5 thoughts on “At the end of the earth, plants – Prospect Cottage, Dungeness

  1. Great post Jack about a stunning garden. I first heard about it from a Monty Don article where he said “This is the single most inspirational and best produced book on gardening of any kind. It is the benchmark by which to measure all other illustrated gardening books.”

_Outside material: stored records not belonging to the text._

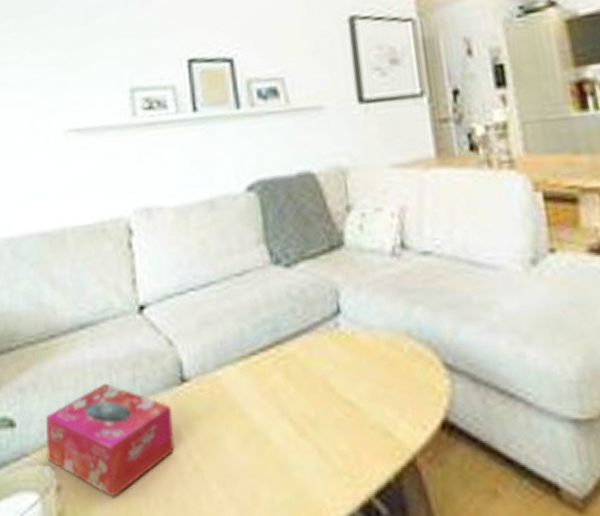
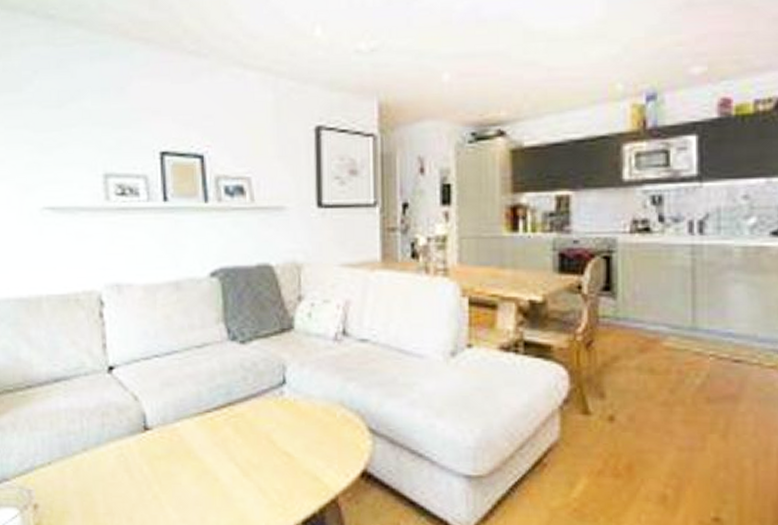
tissue box: present [46,382,174,498] -> none [24,426,137,516]

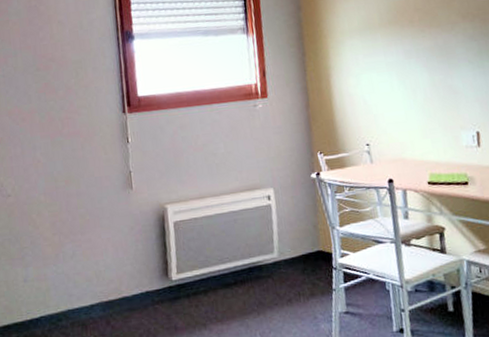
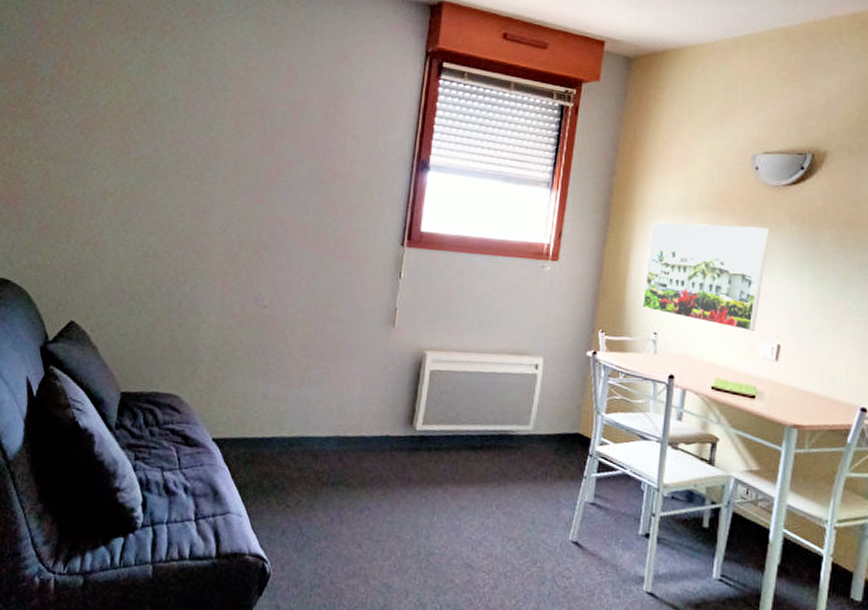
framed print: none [344,30,454,126] -> present [641,222,770,332]

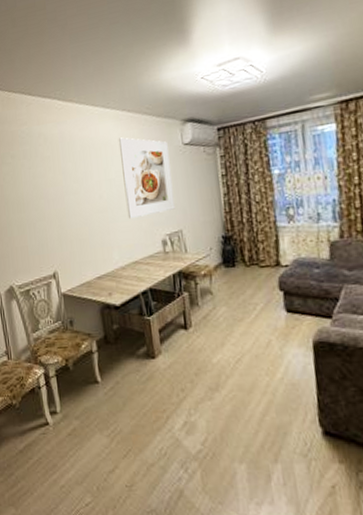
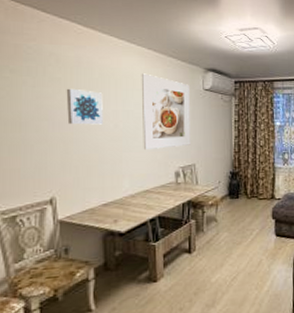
wall art: none [55,164,89,200] -> present [66,88,103,125]

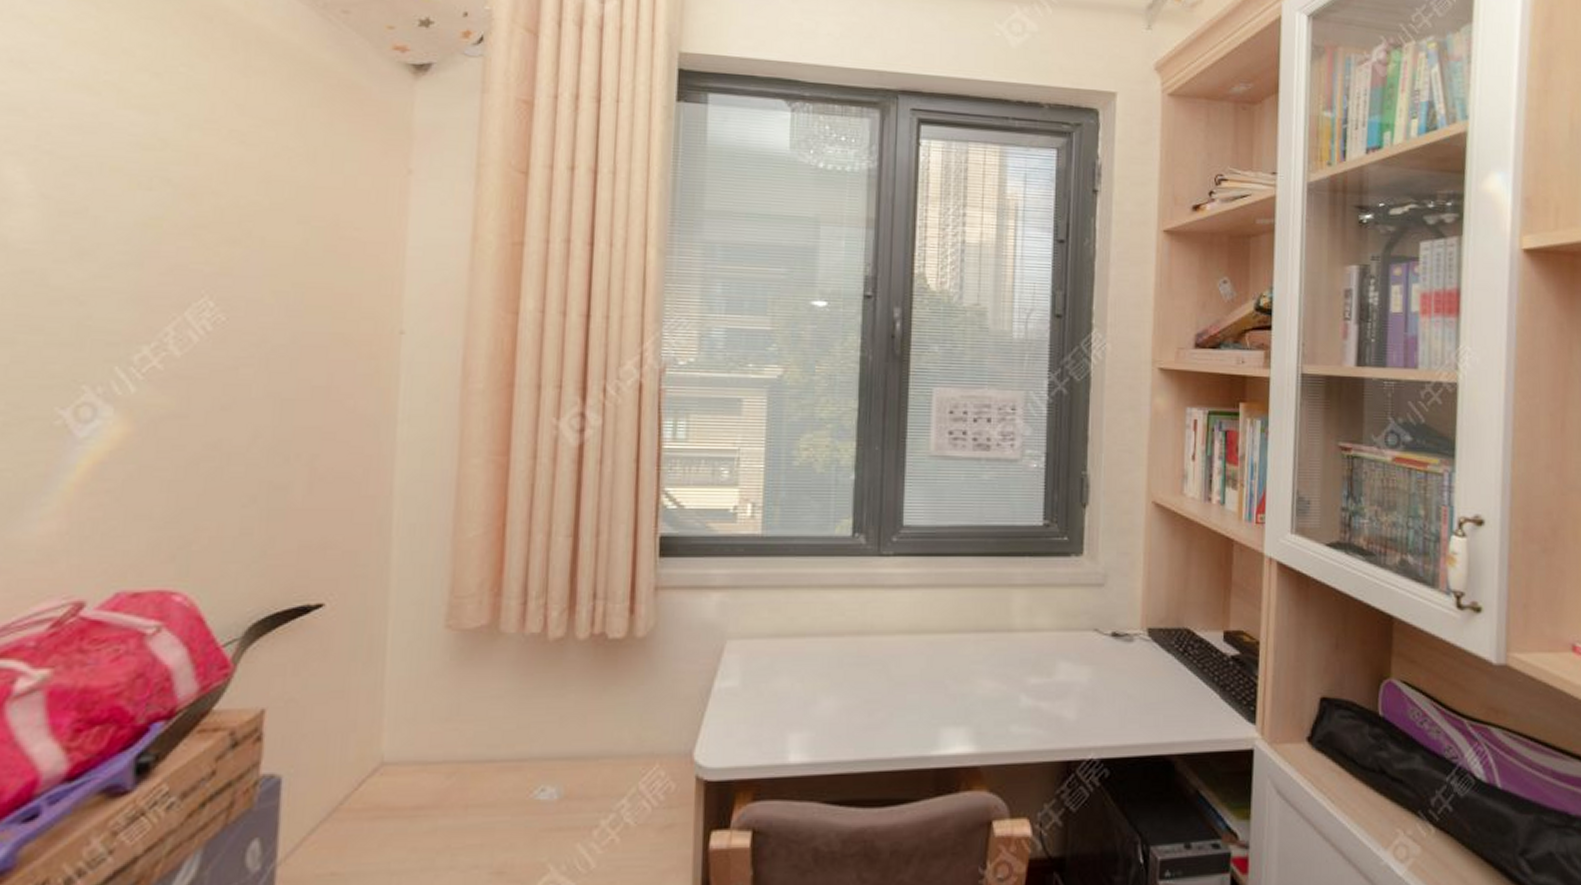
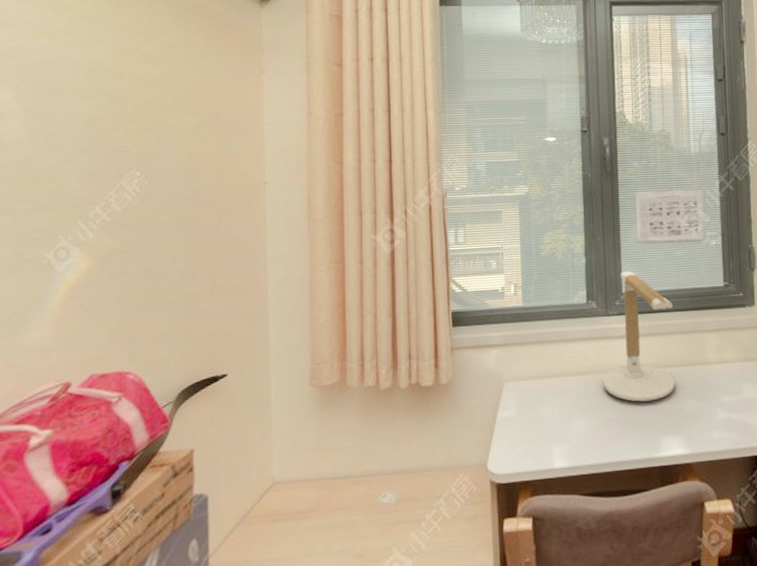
desk lamp: none [866,496,971,678] -> present [603,271,675,402]

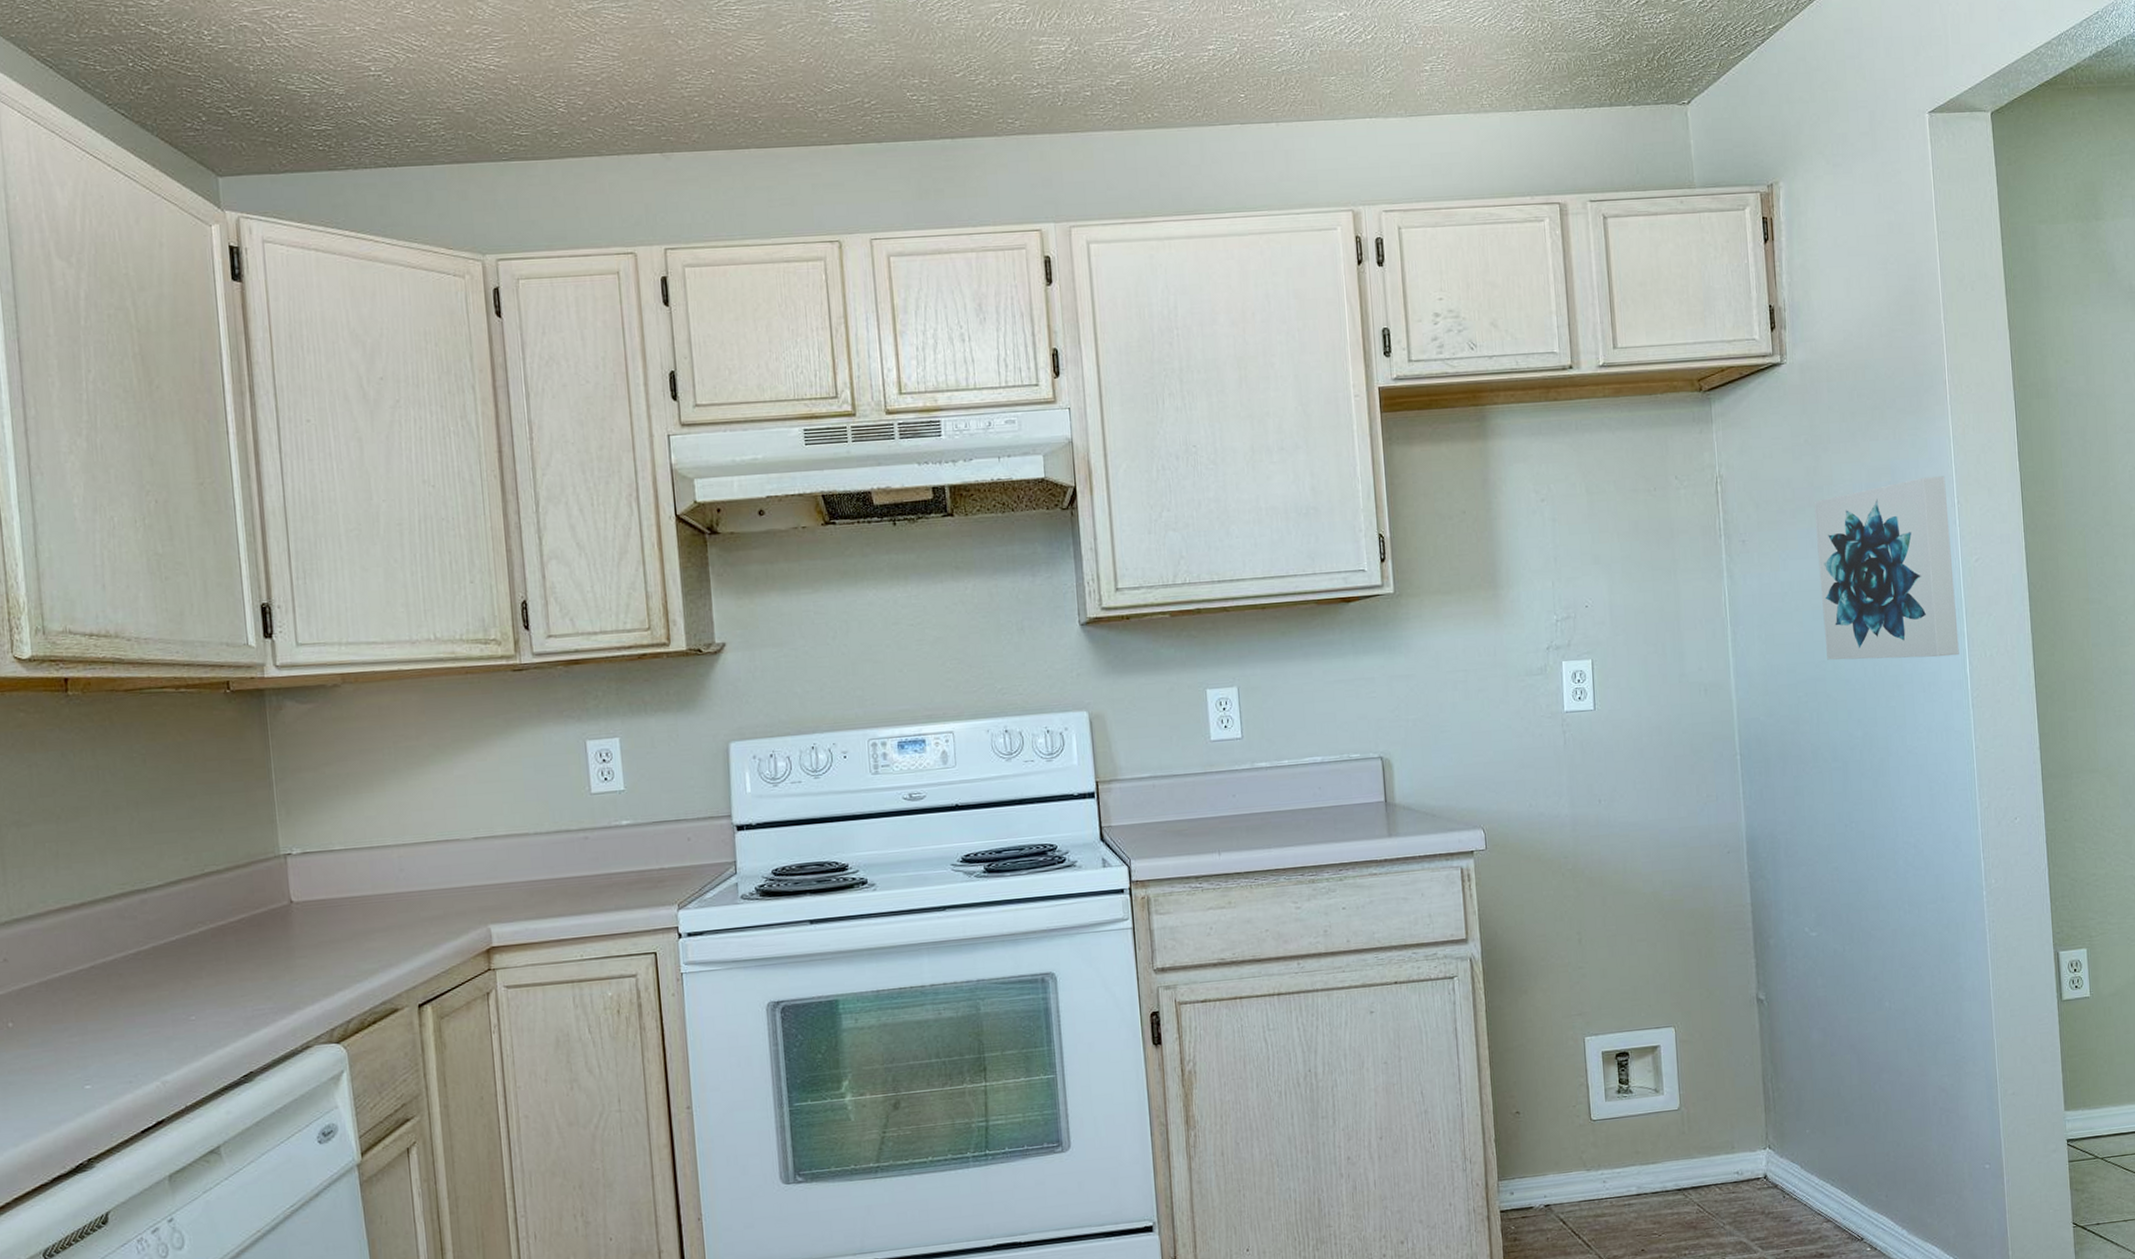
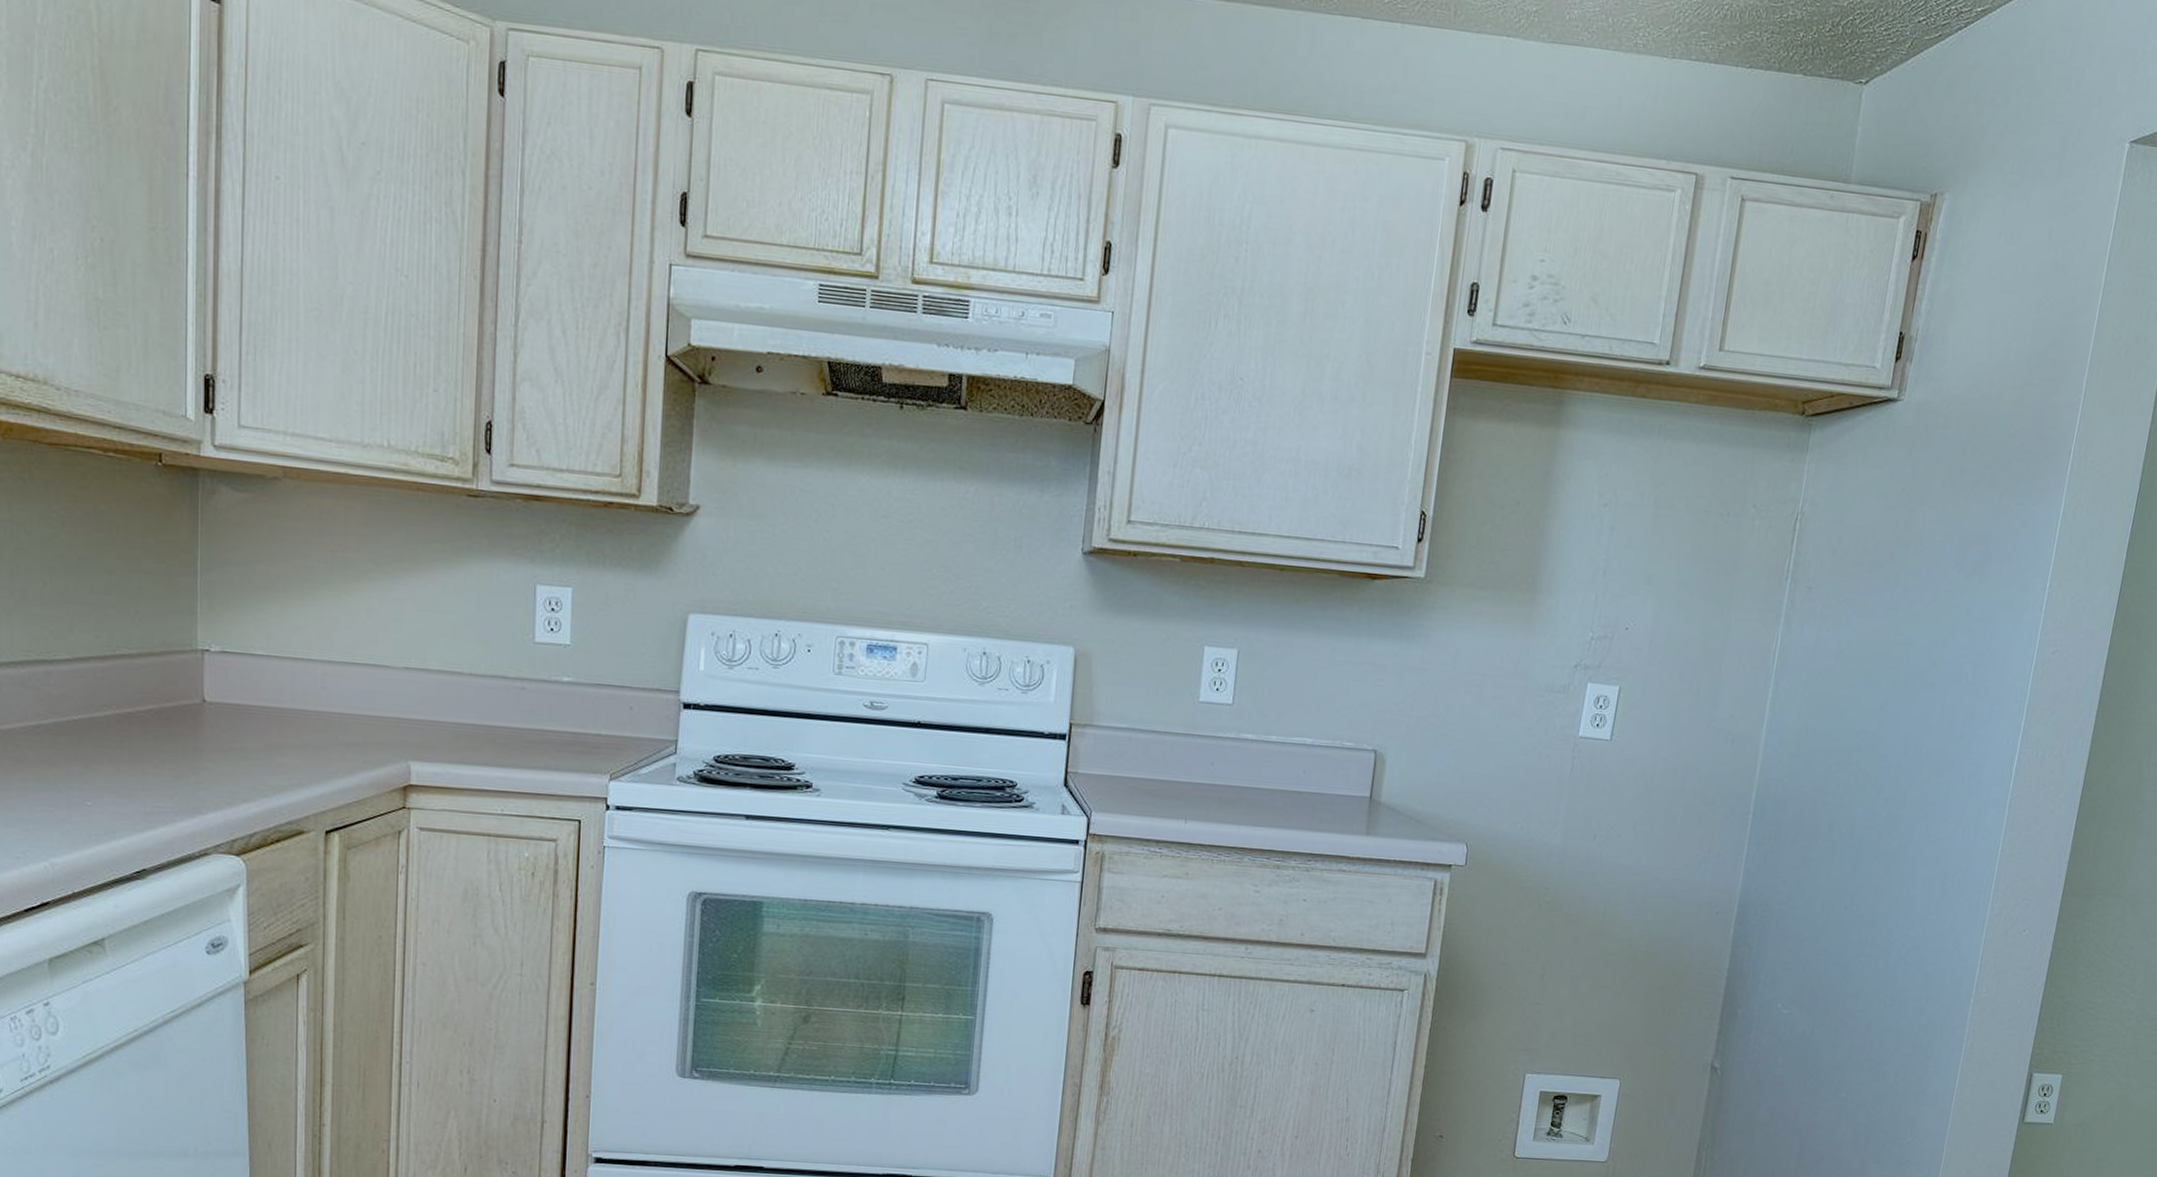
wall art: present [1813,476,1959,660] -> none [1869,552,2043,751]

    https://www.theguardian.com/books/2003/may/13/bestbooks.houseandgarden

    There’s a lovely film about Prospect Cottage by Howard Sooley –

    Also, there used to be a clip on YouTube from an old Gardeners World interviewing Keith Collins about maintaining the garden since Derek died. It seems to have been removed for copyright reasons. Shame.

    I’ll go there one day – although it’s quite the trip from the North.

    1. Thanks Ian 🙂 Good old Monty, he really is one of our best gardeners on so many levels, I really agree with him on that point. I’d throw his own ‘Gardening at Longmeadow’ alongside personally as one of the best. I’ll have to watch that video later, very interesting.

      If it helps with the trip, there is so much to see around that area from Sissinghurst to Great Dixter, all close by and plenty more!

  2. Thanks for a lovely piece. When I went there years ago I could see it was something special and very beautiful and that was long before I know of Dan Pearson’s phrase “a sense of place” which I guess Jarman’s garden really does have.